**TASK**
The span to repeat in the listing below runs from the line containing "a harmonious balance of flavors. Finally, spr" to the line containing "property, known as", inclusive. Repeat it exactly, and only it.
● ● ● ● ●
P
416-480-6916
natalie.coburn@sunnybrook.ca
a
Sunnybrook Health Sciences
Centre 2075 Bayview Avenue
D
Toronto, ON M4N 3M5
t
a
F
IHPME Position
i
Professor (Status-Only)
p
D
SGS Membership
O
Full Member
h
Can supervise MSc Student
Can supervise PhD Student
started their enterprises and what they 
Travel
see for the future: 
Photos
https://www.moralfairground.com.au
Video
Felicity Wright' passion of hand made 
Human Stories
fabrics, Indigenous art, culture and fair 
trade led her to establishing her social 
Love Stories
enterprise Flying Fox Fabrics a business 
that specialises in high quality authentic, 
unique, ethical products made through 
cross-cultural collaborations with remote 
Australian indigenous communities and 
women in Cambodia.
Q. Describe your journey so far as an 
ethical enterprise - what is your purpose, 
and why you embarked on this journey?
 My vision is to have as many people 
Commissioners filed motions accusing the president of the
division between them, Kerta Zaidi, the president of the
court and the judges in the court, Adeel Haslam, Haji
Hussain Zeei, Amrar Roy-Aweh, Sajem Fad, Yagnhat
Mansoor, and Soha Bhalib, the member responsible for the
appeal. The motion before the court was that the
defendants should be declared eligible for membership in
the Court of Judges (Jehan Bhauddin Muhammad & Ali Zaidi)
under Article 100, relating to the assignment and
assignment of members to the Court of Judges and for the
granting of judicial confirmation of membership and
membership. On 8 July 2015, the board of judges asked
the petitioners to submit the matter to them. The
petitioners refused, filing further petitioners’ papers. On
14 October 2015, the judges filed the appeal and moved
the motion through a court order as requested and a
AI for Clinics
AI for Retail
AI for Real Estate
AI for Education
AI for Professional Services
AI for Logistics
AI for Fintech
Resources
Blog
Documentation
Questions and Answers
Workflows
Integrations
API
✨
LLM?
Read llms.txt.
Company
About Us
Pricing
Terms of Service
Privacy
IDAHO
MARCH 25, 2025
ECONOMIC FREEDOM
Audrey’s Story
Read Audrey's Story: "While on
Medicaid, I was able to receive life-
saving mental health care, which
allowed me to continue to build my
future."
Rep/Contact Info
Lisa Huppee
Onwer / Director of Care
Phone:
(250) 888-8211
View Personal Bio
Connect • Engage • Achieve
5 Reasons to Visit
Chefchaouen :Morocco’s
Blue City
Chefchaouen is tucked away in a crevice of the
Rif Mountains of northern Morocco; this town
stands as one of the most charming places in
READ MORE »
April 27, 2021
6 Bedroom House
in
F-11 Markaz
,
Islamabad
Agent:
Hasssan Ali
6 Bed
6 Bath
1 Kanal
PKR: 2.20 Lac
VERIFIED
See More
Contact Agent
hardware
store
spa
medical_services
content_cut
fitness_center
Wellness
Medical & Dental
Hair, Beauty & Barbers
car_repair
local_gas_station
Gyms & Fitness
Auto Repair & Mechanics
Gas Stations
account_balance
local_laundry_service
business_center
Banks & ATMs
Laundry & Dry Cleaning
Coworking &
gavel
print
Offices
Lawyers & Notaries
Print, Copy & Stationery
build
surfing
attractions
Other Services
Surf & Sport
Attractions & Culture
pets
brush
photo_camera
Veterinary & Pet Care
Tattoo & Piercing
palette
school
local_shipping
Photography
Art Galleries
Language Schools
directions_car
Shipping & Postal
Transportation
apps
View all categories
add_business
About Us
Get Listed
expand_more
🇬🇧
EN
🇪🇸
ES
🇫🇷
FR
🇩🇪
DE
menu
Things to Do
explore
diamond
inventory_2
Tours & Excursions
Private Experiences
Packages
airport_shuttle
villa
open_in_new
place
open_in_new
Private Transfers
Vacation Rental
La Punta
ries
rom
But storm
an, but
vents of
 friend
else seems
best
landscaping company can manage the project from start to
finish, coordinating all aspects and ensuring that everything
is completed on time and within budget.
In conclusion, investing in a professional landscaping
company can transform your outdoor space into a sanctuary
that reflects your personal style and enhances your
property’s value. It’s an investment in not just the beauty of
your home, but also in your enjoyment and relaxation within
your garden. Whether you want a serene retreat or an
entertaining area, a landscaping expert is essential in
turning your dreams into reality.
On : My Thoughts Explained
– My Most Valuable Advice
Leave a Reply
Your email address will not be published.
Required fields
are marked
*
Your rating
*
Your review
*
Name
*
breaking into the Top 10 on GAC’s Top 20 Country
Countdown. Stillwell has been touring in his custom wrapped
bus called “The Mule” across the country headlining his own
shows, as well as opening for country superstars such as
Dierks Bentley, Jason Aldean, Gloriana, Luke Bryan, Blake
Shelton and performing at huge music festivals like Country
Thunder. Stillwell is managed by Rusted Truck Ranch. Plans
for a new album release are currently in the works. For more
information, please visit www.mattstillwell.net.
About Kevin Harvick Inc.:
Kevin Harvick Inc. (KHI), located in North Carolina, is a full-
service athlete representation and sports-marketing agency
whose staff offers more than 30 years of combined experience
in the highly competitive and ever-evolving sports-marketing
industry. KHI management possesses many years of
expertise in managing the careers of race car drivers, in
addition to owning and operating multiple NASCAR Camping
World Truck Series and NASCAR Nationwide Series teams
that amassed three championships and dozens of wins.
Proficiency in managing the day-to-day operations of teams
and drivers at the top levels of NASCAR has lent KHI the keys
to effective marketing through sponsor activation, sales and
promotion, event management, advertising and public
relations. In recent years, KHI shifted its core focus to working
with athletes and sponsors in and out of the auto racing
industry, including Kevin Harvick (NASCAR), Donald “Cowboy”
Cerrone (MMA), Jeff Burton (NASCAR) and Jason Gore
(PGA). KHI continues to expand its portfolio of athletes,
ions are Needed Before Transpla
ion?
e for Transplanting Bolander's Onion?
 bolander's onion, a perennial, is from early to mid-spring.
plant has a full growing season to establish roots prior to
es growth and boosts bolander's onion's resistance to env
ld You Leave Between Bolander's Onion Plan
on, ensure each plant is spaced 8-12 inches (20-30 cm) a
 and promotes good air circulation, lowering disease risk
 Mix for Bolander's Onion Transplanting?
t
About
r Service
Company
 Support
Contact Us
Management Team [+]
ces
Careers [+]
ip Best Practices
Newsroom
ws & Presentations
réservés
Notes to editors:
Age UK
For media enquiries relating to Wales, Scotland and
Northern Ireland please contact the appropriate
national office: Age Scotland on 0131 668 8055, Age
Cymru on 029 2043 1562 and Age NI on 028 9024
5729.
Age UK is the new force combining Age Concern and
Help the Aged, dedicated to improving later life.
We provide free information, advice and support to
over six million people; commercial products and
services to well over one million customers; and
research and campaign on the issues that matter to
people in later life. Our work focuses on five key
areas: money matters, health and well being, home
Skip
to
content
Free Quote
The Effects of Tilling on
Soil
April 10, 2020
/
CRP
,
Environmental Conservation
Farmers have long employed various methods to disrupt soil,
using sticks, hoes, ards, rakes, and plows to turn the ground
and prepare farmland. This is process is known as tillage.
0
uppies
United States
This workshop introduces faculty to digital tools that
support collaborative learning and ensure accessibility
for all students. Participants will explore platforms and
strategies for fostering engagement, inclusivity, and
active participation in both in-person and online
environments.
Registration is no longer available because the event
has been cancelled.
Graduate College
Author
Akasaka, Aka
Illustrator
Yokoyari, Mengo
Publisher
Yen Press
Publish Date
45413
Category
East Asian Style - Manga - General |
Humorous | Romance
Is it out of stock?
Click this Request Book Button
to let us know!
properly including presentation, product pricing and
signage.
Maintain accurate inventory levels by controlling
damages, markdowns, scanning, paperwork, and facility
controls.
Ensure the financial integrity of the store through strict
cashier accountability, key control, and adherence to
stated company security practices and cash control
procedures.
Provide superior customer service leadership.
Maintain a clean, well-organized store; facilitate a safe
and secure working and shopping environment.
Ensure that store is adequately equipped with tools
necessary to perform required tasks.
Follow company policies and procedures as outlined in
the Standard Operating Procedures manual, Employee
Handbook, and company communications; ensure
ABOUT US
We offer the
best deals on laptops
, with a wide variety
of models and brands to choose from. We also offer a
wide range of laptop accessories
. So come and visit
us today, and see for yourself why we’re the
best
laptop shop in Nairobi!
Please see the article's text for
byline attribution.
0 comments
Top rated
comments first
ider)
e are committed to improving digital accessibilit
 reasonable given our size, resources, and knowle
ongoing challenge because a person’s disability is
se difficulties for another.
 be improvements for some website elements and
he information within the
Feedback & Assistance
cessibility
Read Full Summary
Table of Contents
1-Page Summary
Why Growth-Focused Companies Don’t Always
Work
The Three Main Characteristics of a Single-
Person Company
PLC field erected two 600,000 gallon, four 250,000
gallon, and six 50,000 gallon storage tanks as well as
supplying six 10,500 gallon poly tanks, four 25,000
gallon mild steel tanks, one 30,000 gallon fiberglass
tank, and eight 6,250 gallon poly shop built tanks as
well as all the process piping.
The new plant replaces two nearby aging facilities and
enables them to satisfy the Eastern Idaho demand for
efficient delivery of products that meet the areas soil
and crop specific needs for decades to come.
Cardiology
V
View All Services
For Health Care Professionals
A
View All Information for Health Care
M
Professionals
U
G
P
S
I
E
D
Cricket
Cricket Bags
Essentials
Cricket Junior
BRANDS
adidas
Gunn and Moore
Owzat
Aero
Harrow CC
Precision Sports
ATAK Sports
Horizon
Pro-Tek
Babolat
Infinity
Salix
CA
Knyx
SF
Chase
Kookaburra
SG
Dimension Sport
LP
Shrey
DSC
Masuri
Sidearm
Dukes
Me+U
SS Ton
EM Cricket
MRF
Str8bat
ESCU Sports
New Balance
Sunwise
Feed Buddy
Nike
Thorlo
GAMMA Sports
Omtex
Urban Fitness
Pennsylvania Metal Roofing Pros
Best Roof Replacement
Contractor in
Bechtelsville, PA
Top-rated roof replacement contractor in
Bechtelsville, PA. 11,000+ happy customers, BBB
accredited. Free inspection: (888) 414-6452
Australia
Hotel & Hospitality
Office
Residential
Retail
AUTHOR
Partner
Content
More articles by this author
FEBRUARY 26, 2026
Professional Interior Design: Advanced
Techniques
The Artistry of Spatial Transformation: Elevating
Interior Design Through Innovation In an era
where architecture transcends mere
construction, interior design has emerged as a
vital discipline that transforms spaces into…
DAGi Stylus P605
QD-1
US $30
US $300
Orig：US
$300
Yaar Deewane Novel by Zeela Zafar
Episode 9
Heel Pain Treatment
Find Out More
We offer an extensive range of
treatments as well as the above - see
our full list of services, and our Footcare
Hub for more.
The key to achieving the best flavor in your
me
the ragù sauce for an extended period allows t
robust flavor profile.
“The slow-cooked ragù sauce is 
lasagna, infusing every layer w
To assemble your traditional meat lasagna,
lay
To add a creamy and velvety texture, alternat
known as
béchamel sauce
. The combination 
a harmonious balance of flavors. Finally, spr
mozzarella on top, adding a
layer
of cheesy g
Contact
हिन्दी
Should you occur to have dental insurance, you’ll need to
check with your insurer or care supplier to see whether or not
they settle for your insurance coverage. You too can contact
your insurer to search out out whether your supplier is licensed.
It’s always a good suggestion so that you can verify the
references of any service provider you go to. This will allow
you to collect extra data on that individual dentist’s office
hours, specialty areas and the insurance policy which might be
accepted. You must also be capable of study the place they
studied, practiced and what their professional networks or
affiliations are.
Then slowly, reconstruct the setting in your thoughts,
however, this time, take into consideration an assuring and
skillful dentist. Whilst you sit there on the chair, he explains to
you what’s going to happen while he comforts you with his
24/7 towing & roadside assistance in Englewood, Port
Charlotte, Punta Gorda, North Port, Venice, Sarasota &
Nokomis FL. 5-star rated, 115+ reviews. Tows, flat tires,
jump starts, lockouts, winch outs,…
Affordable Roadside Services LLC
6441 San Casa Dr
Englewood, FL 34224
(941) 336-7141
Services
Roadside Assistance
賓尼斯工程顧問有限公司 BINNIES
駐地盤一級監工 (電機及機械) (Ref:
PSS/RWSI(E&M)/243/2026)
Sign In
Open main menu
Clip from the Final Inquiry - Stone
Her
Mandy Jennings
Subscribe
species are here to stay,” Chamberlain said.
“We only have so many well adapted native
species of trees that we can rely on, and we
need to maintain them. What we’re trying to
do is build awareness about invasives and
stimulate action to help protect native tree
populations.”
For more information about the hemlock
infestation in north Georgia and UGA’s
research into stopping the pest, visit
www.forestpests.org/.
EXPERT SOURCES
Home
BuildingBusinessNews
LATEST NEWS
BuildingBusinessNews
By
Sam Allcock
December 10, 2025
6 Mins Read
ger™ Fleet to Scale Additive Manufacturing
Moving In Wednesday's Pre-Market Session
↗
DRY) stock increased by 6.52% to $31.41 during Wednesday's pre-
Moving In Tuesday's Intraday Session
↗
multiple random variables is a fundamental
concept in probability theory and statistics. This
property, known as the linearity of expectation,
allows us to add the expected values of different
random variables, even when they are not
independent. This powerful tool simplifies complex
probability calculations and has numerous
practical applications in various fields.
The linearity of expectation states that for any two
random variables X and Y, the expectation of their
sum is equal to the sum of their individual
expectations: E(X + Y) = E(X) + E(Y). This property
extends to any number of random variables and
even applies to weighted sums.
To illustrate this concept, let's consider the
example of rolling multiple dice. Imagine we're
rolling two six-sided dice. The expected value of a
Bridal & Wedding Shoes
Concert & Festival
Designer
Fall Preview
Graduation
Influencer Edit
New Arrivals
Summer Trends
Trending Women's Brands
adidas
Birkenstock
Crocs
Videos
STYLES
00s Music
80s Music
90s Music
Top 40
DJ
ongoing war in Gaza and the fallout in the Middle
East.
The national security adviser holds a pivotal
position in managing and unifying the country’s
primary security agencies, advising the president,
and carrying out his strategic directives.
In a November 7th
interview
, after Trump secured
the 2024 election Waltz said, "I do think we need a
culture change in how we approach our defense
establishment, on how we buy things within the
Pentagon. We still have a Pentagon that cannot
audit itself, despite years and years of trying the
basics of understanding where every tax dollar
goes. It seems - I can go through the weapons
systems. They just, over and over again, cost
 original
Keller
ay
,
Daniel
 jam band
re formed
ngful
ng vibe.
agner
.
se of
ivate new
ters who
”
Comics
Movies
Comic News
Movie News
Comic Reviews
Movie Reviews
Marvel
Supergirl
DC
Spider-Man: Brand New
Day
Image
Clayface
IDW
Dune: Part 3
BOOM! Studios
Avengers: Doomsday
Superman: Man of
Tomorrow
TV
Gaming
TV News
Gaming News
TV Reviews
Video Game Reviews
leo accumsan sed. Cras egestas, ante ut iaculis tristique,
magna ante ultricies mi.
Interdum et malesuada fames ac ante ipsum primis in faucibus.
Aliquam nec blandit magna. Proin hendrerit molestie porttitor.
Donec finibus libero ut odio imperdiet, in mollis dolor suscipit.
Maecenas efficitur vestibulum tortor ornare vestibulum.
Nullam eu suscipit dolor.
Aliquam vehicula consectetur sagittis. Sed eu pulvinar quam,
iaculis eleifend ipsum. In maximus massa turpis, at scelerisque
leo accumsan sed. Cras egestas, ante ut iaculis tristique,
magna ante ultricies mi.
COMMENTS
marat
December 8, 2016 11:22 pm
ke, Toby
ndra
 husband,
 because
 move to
● ● ● ● ●
**RESPONSE TO THIS TASK**
a harmonious balance of flavors. Finally, spr
mozzarella on top, adding a
layer
of cheesy g
Contact
हिन्दी
Should you occur to have dental insurance, you’ll need to
check with your insurer or care supplier to see whether or not
they settle for your insurance coverage. You too can contact
your insurer to search out out whether your supplier is licensed.
It’s always a good suggestion so that you can verify the
references of any service provider you go to. This will allow
you to collect extra data on that individual dentist’s office
hours, specialty areas and the insurance policy which might be
accepted. You must also be capable of study the place they
studied, practiced and what their professional networks or
affiliations are.
Then slowly, reconstruct the setting in your thoughts,
however, this time, take into consideration an assuring and
skillful dentist. Whilst you sit there on the chair, he explains to
you what’s going to happen while he comforts you with his
24/7 towing & roadside assistance in Englewood, Port
Charlotte, Punta Gorda, North Port, Venice, Sarasota &
Nokomis FL. 5-star rated, 115+ reviews. Tows, flat tires,
jump starts, lockouts, winch outs,…
Affordable Roadside Services LLC
6441 San Casa Dr
Englewood, FL 34224
(941) 336-7141
Services
Roadside Assistance
賓尼斯工程顧問有限公司 BINNIES
駐地盤一級監工 (電機及機械) (Ref:
PSS/RWSI(E&M)/243/2026)
Sign In
Open main menu
Clip from the Final Inquiry - Stone
Her
Mandy Jennings
Subscribe
species are here to stay,” Chamberlain said.
“We only have so many well adapted native
species of trees that we can rely on, and we
need to maintain them. What we’re trying to
do is build awareness about invasives and
stimulate action to help protect native tree
populations.”
For more information about the hemlock
infestation in north Georgia and UGA’s
research into stopping the pest, visit
www.forestpests.org/.
EXPERT SOURCES
Home
BuildingBusinessNews
LATEST NEWS
BuildingBusinessNews
By
Sam Allcock
December 10, 2025
6 Mins Read
ger™ Fleet to Scale Additive Manufacturing
Moving In Wednesday's Pre-Market Session
↗
DRY) stock increased by 6.52% to $31.41 during Wednesday's pre-
Moving In Tuesday's Intraday Session
↗
multiple random variables is a fundamental
concept in probability theory and statistics. This
property, known as the linearity of expectation,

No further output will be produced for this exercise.